Description of the task -
When you retype the data, keep every word exactly and include none of the pictures.
##### Data below #####
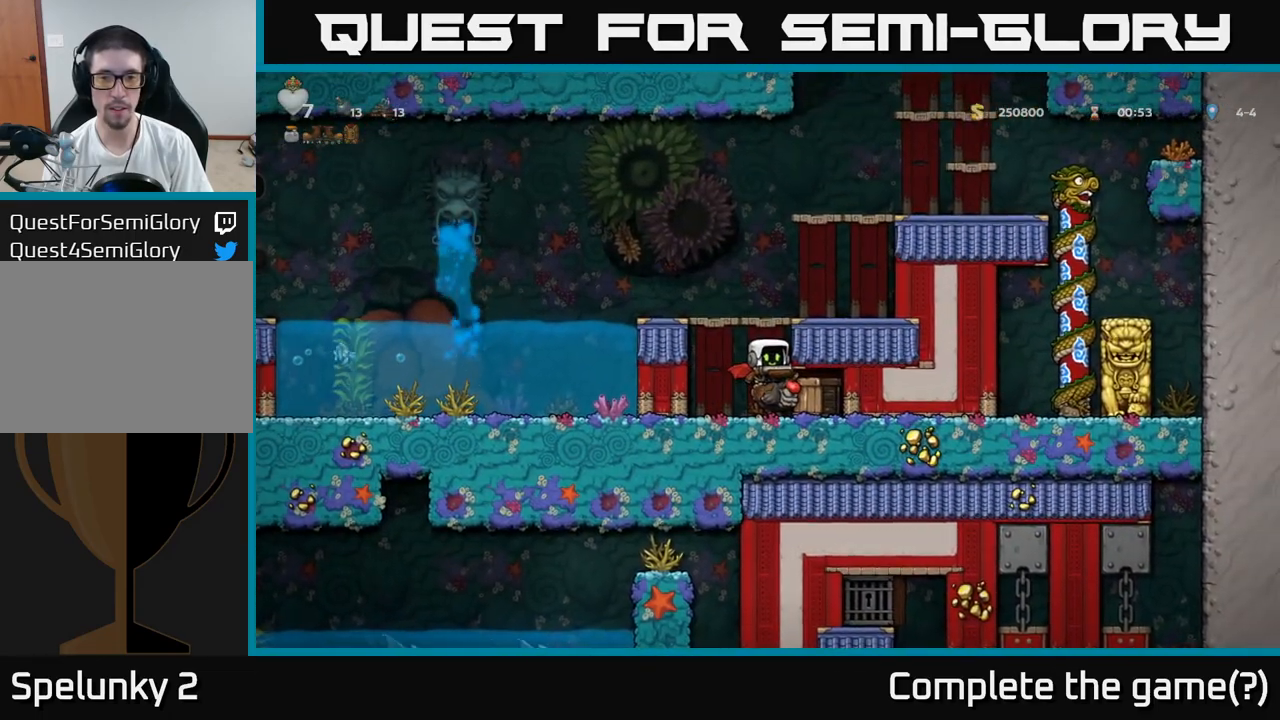
{"buttons": [], "left_stick": "down", "events": [[67, "X", "down"], [133, "X", "up"], [383, "X", "down"], [467, "X", "up"]]}
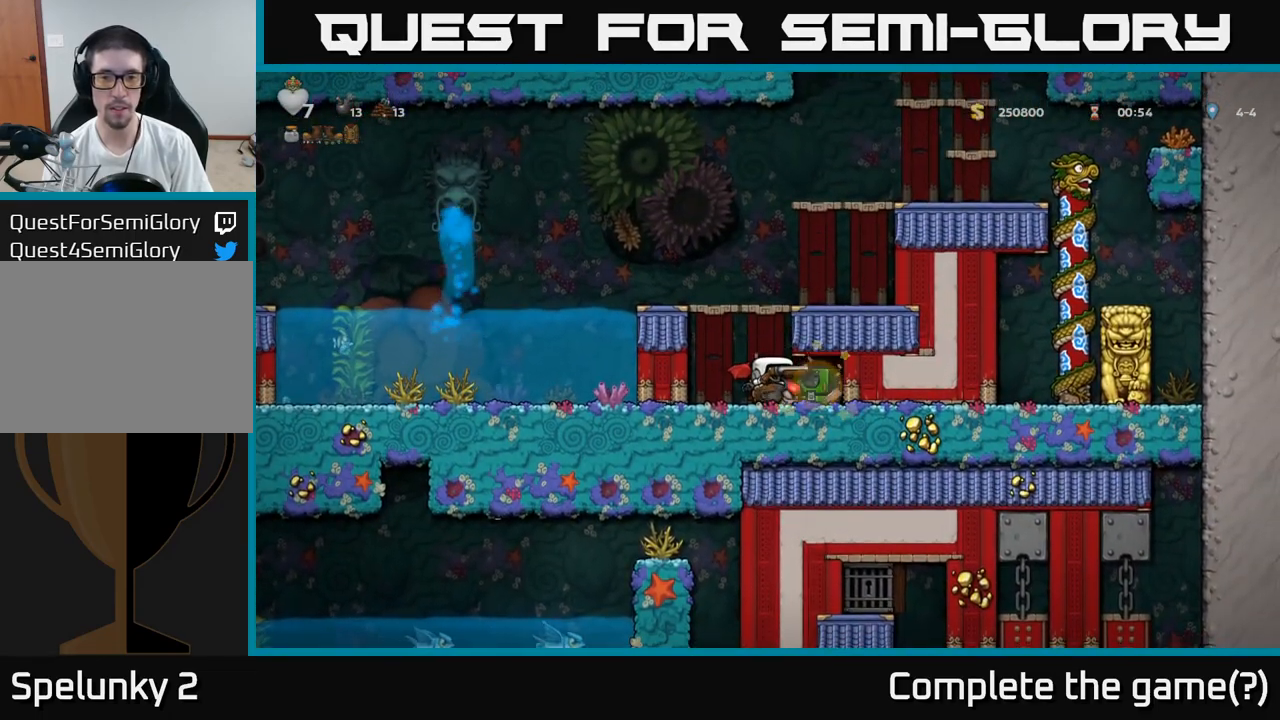
{"buttons": [], "left_stick": "right", "events": [[117, "left_stick", "center"], [383, "left_stick", "right"]]}
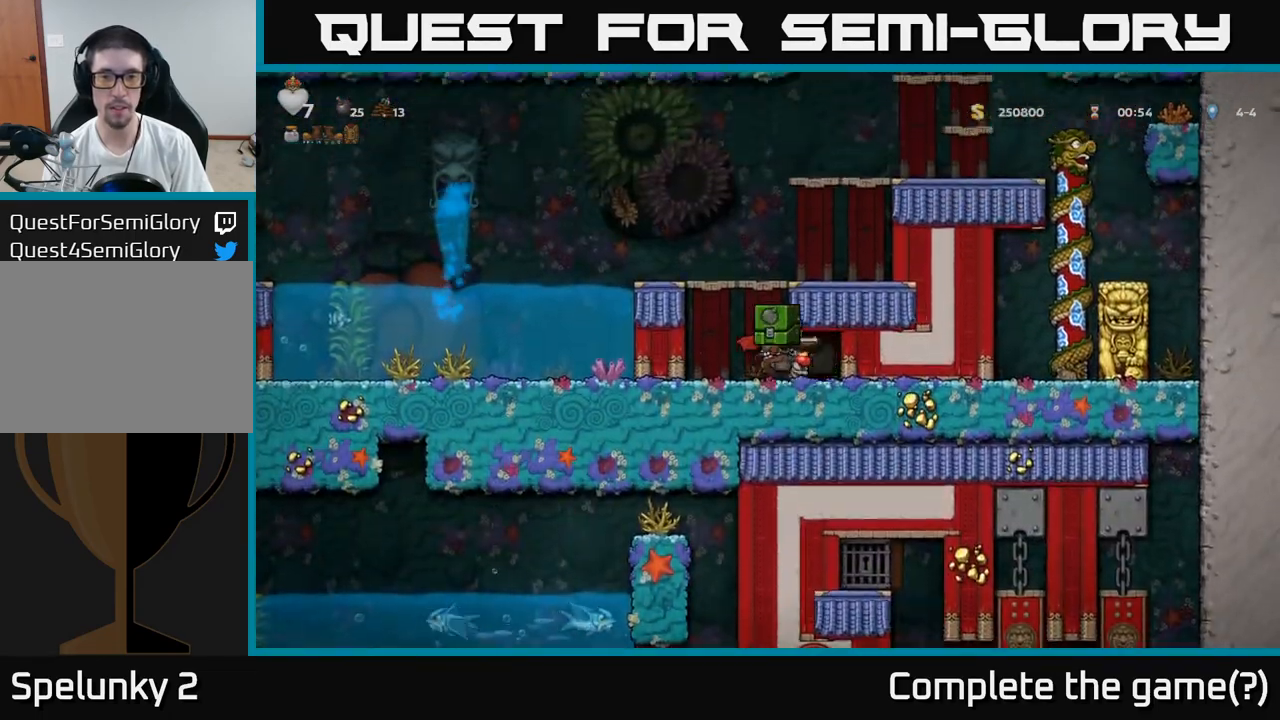
{"buttons": [], "left_stick": "left", "events": [[283, "left_stick", "left"]]}
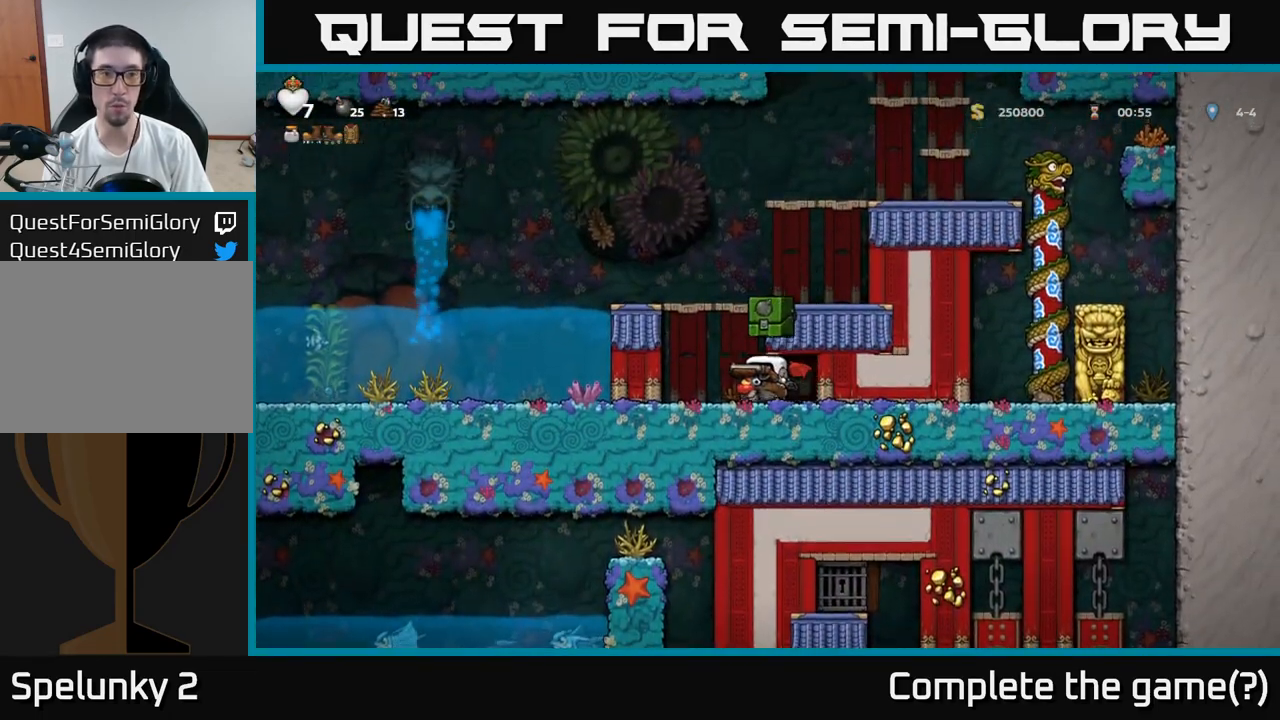
{"buttons": ["A"], "left_stick": "right", "events": [[217, "left_stick", "center"], [283, "A", "down"], [400, "A", "up"], [433, "A", "down"], [467, "left_stick", "right"]]}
#####
Result for this task -
{"buttons": [], "left_stick": "down", "events": [[67, "X", "down"], [133, "X", "up"], [383, "X", "down"], [467, "X", "up"]]}
{"buttons": [], "left_stick": "right", "events": [[117, "left_stick", "center"], [383, "left_stick", "right"]]}
{"buttons": [], "left_stick": "left", "events": [[283, "left_stick", "left"]]}
{"buttons": ["A"], "left_stick": "right", "events": [[217, "left_stick", "center"], [283, "A", "down"], [400, "A", "up"], [433, "A", "down"], [467, "left_stick", "right"]]}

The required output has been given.